Sindrom Stockholm
Sindrom Stockholm didefinisikan sebagai keadaan psikologis di mana korban bersimpati atau bekerja sama dengan orang yang dianiaya, diculik, dipukuli, diperkosa, atau diserang dengan cara lain. Orang tersebut menyatakan kesetiaannya kepada agresor. Dengan kata lain, ketika seseorang atau sekelompok orang dalam situasi di mana mereka tidak memiliki kemampuan untuk mengendalikan nasib mereka sendiri, merasa sangat takut akan pelecehan fisik, dan berpikir bahwa kontrol itu berada di tangan pembajak atau penindas, dan orang-orang ini memikirkan cara bertahan hidup yang dapat berkembang menjadi respons psikologis yang mencakup simpati dan dukungan dengan penindas.
Alasan penamaan sindrom Stockholm
Nama sindrom ini berasal dari perampokan bank di Stockholm, Swedia, pada tahun 1973. Empat sandera, seorang pria dan tiga wanita, ditahan selama enam hari berturut-turut. Selama masa penahanan, di bawah tekanan, para sandera diambil untuk membela tindakan Perampok dan disalahkan atas upaya pemerintah untuk menyelamatkan mereka. Berbulan-bulan setelah berakhirnya cobaan itu, para sandera terus menyatakan kesetiaan kepada para penculik mereka, sampai-sampai mereka menolak untuk bersaksi melawan mereka, tetapi membantu para penjahat mengumpulkan dana untuk pembelaan hukum.
Penyebab Sindrom Stockholm
Individu dengan sindrom Stockholm terpapar pada kondisi berikut:
- Orang yang diculik atau sandera dikonfirmasi oleh kemampuan dan kemauan penculik untuk membunuhnya.
- Isolasi sandera dari sisa orang kecuali pembajak.
- Keyakinan sandera bahwa melarikan diri dari pembajak itu tidak mungkin.
- Memperkuat tindakan penculik yang lembut, dan perhatian dari penculik dan sandera satu sama lain.
- Dapat dikatakan bahwa para korban sindrom ini umumnya menderita isolasi parah, penganiayaan fisik dan emosional, dan mereka yang menjadi mangsa sindrom ini: anak-anak yang dilecehkan, korban penculikan, tahanan perang, dan perkawinan dengan kekerasan, para korban konsisten dan mendukung penculik atau penindas sebagai taktik untuk bertahan hidup.

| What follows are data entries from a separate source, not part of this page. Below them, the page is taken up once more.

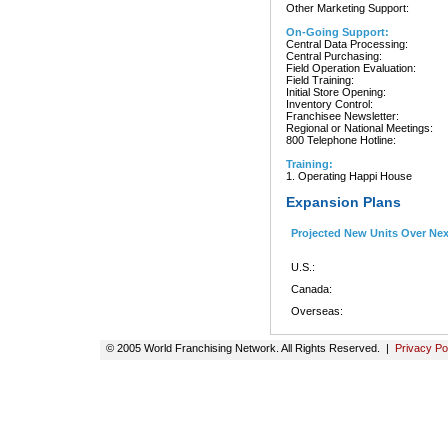
Other Marketing Support:
On-Going Support:
Central Data Processing:
Central Purchasing:
Field Operation Evaluation:
Field Training:
Initial Store Opening:
Inventory Control:
Franchisee Newsletter:
Regional or National Meetings:
800 Telephone Hotline:
Training:
1. Operating Happi House
Expansion Plans
Projected New Units Over Ne
U.S.:
Canada:
Overseas:
© 2005 World Franchising Network. All Rights Reserved. |
Privacy Po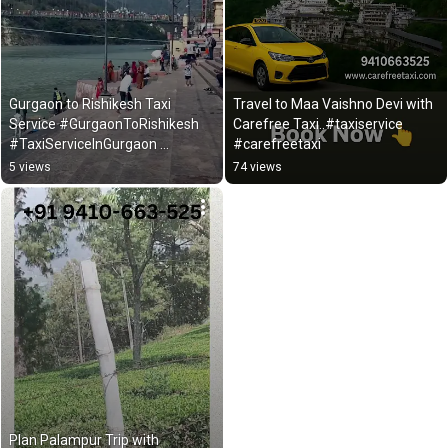
Gurgaon to Rishikesh Taxi  
Travel to Maa Vaishno Devi with 
Service #GurgaonToRishikesh 
Carefree Taxi..#taxiservice 
#TaxiServiceInGurgaon 
#carefreetaxi
#OutstationTaxi #Shorts
5 views
74 views
Plan Palampur Trip with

Menjelaskan hal ini sesuai dengan salah satu hipotesis yang meneliti perilaku ini adalah bahwa kepercayaan korban terhadap tindakan dan pikiran penyerang membuatnya tidak mempertimbangkan apa yang ia takuti atau mengancam.

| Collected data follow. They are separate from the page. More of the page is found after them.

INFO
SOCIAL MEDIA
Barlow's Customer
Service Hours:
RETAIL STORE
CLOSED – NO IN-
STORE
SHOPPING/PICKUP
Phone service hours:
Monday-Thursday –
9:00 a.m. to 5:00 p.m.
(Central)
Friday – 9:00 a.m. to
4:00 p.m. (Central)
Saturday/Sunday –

Pengobatan sindrom Stockholm
Pengobatan sindrom ini membutuhkan upaya besar terapi perilaku, sesi berkelanjutan yang bertujuan memodifikasi ide korban, dan menulis peringatan itu dengan cara yang berbeda untuk mengubah citra agresor dalam pikiran korban dari menjadi penyelamat. dan luar biasa, pada kenyataan bahwa dia adalah orang yang kejam.